Howe talked to the landowner, who willingly gave them permission to hunt. That was his experience throughout the scouting process, he said.
Grygla’s elk herd has a checkered history, and many farmers have reported depredation problems over the years. It’s in their best interests for the hunters with elk tags to be successful.
The luck factor
The afternoon of opening day, Howe and Mathson were set up in the brush at the edge of the soybean field where they’d spotted elk a couple of nights earlier.

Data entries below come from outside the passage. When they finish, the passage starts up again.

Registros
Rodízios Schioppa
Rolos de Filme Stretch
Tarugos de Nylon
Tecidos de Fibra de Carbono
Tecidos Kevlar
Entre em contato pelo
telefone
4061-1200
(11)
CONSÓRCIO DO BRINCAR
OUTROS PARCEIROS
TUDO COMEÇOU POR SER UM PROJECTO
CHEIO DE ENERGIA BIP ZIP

According to Howe, their plan was to try and take the first big cow elk that wandered into shooting range. If that didn’t happen, he said, it wouldn’t be because they hadn’t done their homework.
The rest was up to luck — and being in the right place at the right time.

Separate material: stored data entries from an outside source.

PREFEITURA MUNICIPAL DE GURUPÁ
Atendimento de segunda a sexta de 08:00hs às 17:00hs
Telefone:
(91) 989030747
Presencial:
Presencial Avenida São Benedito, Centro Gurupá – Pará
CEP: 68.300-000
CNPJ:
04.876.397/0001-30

That’s always the wild card.
A warm, stiff wind continued to swirl as the sun dipped toward the western horizon. There was no shortage of signs that elk had been here. Large swaths of grass and willows were trampled in places. Huge tracks sank into relatively dry ground at the edge of the field.
But even the best-laid plans are prone to the unexpected.

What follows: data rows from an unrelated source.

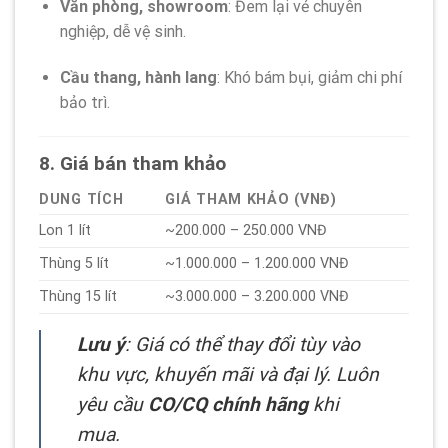
Văn phòng, showroom
: Đem lại vẻ chuyên
nghiệp, dễ vệ sinh.
Cầu thang, hành lang
: Khó bám bụi, giảm chi phí
bảo trì.
8. Giá bán tham khảo
DUNG TÍCH
GIÁ THAM KHẢO (VNĐ)
Lon 1 lít
~200.000 – 250.000 VNĐ
Thùng 5 lít
~1.000.000 – 1.200.000 VNĐ
Thùng 15 lít
~3.000.000 – 3.200.000 VNĐ
Lưu ý
: Giá có thể thay đổi tùy vào
khu vực, khuyến mãi và đại lý. Luôn
yêu cầu
CO/CQ chính hãng
khi
mua.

The first strike was an old tractor working near the soybean field they were hunting. The tractor’s loud “putt-putt” suggested an older-model John Deere.
The question was whether the noise would spook the elk.
The wind didn’t help; it seemed to change direction every few seconds.
“All we can do is hope for the best, Trav,” Howe said to Mathson. “I hope we didn’t make a mistake by coming here.”
Strike two arrived about half an hour later, when Howe spotted two people walking along the edge of the state land that bordered the soybean field several hundred yards away. One wore blaze orange, the other a gray jacket.
Might have been grouse hunters, might have been elk hunters.
Either way, they weren’t a welcome sight.
Mathson stood up to signal his and Howe’s presence, and the intruders left.
There was nothing to do but watch and wait and listen to sounds that seemed amplified hunkered in the brush: cars passing on a nearby highway, wind swirling through the trees.
They would see one elk this opening-day afternoon, an impressive bull that wandered out of the woods near the end of shooting hours. It stood less than 30 yards away, nibbling soybeans, occasionally raising its head in caution.
That went on for more than a minute before the bull decided something wasn’t right and bolted for the safety of the woods.
With only a cow tag, all Howe and Mathson could do was watch.
Mathson said later he could have taken the bull with a bow.
“Too bad we didn’t have a bull license,” he said.
Mathson hunted two more days before returning to his job at Arctic Cat in Thief River Falls, and Howe stayed through midweek. He saw more bulls, but the cow elk he thought would be so easy to shoot proved to be elusive.
The pair finished the season without shooting an elk, but they were in good company: Only two of the five second-season elk tags near Grygla would be filled.
“I scouted for weeks, and I thought this was going to be a piece of cake,” Howe said. “It wasn’t easy. These people who think they’re going to come up here and just shoot an elk, they’re mistaken. As much as I worked and scouted and talked to farmers, it was frustrating.”
That was especially true the last couple of days, when the elk seemed to disappear, he said.
Still, even disappointment had its highlights.
“The experience of meeting new people around the whole Grygla area was just a lot of fun in itself,” Howe said. “I met a lot of new friends.”
Howe said he saw about 15 elk during the course of the season — about 15 more than he saw in Alberta — the majority being bulls. Besides the bull that delivered their third strike the first afternoon, Howe said he had a 4x4 bull standing at 40 yards one morning midweek.
“If we could have shot bulls, we would have been fine,” he said.
If. Could have. Would have.
That’s hunting. And Howe still has the anticipation of his upcoming hunt in Oregon.
“If you’re lucky, you’re lucky, and if you’re not, you’re not,” Howe said. “It’s not all in getting the game; it’s the experience.”
Dokken reports on outdoors for the Grand Forks (N.D.) Herald, a Forum Communications newspaper.